*** Opening EXTRACT PROVIDED ***


           It was an easy sell for Mike, because I could tell he had worked with Al a long time and I was thus not against the idea. Next, Al’s picking style is definitely country-folk, and you know that I have secretly never really liked the Blues. I also heard him sing [to himself] to keep on beat at the Jimbo’s first-nighter, and if he can do what I heard over a microphone, forget his guitar playing, I want him hanging around.
           As the pendulum of power swung back my way, I was happy to see that Mike drew the same conclusions about last gig, that if he plays guitar at rehearsal, he should do the same at the show. I also extracted the solid understanding that I, as a non-singing bassist, will never get stuck without a programmed drum-track to every song I play. For that is too risky for me as a band musician. Oddly, although I surprised him with that fact, he got the picture.

           I’m once again warning people about CD-RW disks. They are not what they are advertised to be. They are more trouble than they are worth. Without special precautions and preparation, your data may “disappear” by becoming unreadable on your own machine. Now, I’m reburning my set CD-RWs and planning on going over to Jimbo’s.
           And Jimbo’s was deserted. I made $6 in tips, although I don’t mind comparing that to what some people made tonight. I presented the new set and got a good response. Jimbo’s is not the place for quiet or contemporary music. There was a guitar player in the audience who predictably kept asking me if I knew any music by his favorite bands. He could not name tunes, just the band. That’s how I knew he was a guitar player.
           I can make three hours of music myself, finally. This opens up the options of playing even while others are taking their time getting organized. If this seems a little cruel, recall that I have learned, within 48 hours, every Blues song agreed upon. That includes in most cases going over to Fred’s and downloading the lyrics and music, setting up the PA myself for both practice and the gigs, and programming the drum box. If there is a bottleneck, it is not at this end.

           Steve called, and he livid that his gear was not complete. For example, he had “six or eight pairs of shoes”, but when I got there I found one set of sneakers. Old ones. Plus he does not like the smell of mothballs, so I will have to assure him that the way they smelled otherwise, I would not have kept his clothes even outside my house. Some people still do not know the trick to getting rid of mothball odor. You shake the clothes and hang them in the sunlight. He also says some things got wet, I told him that is not surprising considering they have been under a tarp for over three months.

ADDENDUM
           HydroxyCut. Just four hours after the first pill, I can say this is a powerful concoction of something. It alters the way your system handles food and generates a tightness around any areas of excess fat, such as the waistline and behind the upper arms. You begin to digest things either faster or better, or at least it feels that way. Interesting.

*** Closing EXTRACT PROVIDED ***
*** Opening DATA EXTRACT ***

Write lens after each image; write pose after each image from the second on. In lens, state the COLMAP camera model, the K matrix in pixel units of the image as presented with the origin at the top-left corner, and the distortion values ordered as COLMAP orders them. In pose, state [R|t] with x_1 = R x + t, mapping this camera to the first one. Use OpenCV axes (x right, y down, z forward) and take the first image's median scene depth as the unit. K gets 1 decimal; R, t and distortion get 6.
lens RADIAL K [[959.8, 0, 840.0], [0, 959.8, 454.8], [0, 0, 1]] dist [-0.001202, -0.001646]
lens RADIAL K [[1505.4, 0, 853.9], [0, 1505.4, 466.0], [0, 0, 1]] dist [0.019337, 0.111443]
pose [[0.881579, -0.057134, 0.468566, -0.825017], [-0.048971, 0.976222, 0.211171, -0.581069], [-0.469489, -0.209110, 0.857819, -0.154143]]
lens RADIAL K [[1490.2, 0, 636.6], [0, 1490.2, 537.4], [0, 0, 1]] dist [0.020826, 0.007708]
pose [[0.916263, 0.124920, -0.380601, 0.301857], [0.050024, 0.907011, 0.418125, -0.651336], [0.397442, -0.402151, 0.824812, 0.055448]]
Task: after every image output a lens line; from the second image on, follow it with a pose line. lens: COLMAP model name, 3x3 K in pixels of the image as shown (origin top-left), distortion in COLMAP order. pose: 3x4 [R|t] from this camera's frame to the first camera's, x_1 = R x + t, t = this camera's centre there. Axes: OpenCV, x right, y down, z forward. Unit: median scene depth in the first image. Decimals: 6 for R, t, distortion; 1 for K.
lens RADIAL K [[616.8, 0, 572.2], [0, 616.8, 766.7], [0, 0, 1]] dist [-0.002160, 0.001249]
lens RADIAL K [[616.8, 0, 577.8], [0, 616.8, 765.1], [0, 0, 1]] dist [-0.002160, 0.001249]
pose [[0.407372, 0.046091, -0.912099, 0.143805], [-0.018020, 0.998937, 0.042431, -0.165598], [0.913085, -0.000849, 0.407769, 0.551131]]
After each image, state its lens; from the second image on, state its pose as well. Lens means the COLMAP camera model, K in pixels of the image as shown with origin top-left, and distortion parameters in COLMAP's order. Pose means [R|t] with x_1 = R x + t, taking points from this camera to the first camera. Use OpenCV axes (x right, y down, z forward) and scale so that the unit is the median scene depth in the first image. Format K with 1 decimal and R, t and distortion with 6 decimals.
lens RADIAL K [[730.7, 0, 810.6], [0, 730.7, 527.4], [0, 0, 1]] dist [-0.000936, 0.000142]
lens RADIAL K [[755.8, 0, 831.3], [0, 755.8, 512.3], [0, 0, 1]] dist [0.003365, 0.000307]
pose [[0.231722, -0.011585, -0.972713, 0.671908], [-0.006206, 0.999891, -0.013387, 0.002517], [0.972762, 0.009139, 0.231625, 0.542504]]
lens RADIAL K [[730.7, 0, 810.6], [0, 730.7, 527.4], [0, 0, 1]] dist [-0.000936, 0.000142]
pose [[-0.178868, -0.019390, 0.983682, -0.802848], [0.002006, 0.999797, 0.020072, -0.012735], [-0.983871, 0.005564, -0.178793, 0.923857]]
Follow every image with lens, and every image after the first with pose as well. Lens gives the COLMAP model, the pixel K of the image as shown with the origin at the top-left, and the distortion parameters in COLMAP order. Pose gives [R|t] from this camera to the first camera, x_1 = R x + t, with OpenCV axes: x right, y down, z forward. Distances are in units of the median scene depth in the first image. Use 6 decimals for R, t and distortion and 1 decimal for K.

*** Closing DATA EXTRACT ***

## USING THE INFORMATION
A. According to the journal entry, how much money did the writer make in tips at Jimbo's?
B. Translate this sentence from the journal entry into Spanish: "Jimbo’s is not the place for quiet or contemporary music."
C. Reproduce the stretch of the journal entry from "I’m once again" through "over to Jimbo’s.".
The records are separate material and are unrelated to the journal entry.

## RESPONSES IN ORDER
A. $6

B. Jimbo’s no es el lugar para música tranquila o contemporánea.

C.
I’m once again warning people about CD-RW disks. They are not what they are advertised to be. They are more trouble than they are worth. Without special precautions and preparation, your data may “disappear” by becoming unreadable on your own machine. Now, I’m reburning my set CD-RWs and planning on going over to Jimbo’s.